As well as cutting interest rates Friday, the PBOC lowered the amount of cash that banks must hold as reserves.
Both moves were bids to jump-start growth in China's slowing economy, a drag on global growth that has been of major concern in emerging markets and other leading economies.
Monetary-policy easing in the world's second-largest economy is at its most aggressive since the 2008-2009 financial crisis, as growth looks set to slip to a 25-year-low this year of under 7 percent.
China will lower the reserve requirement ratio -- the amount of cash that major banks need to keep on hand -- in the future at a "normal" pace, Yi said. The vice governor said the PBOC planned to keep interest rates at a reasonable level to reduce the corporate debt burden, and noted that interest-rate liberalization does not mean that the central bank would reduce regulation of rates. China will also continue to set benchmark lending and deposit rates for some time, he said, but these rates would not restrict market pricing.
Data released Monday showed China's economy grew 6.9 percent between July and September from a year earlier, dipping below 7 percent for the first time since the global financial crisis.

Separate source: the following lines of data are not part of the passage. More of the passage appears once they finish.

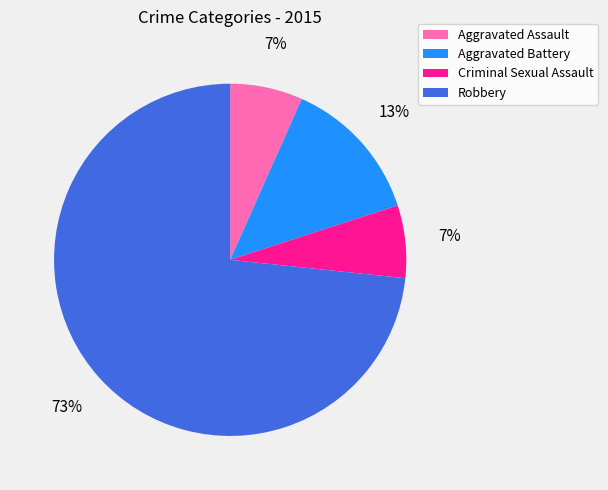

To the nearest percent, what is the combined percentage of Aggravated Battery and Criminal Sexual Assault?

20%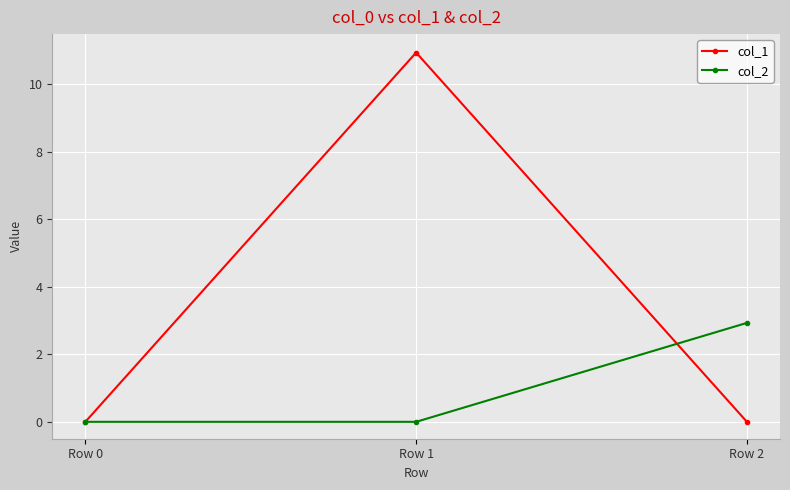

Count the number of categories in the chart.

3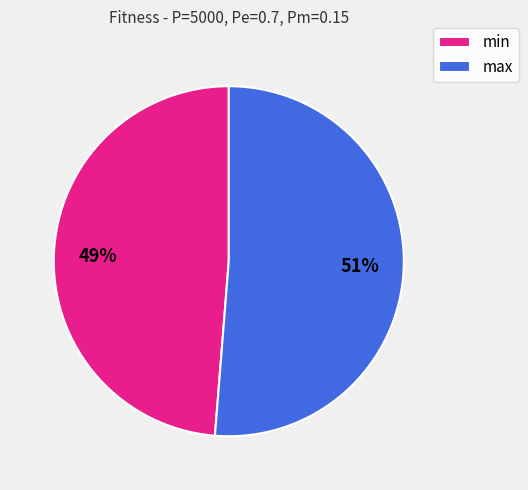

What is the largest slice in the pie chart?

max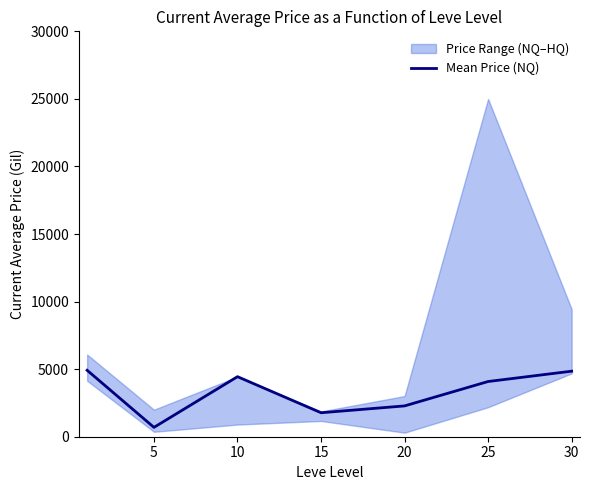

The value of Mean Price (NQ) at 5 is 692.0. True or false?

True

Yi noted that China's stock market, which has fallen sharply since June, had completed most of its adjustments and that the yuan, which was buffetted in the wake of a surprise devaluation in early August, has stabilized. The PBOC was looking into leverage levels in the debt market, he noted.
Yi also commented on China's debt levels. He said China did not have exceptionally high debt levels, and while the bank is not overly anxious about cutting the level of leverage in the economy, the overall strategy is to stabilize leverage levels.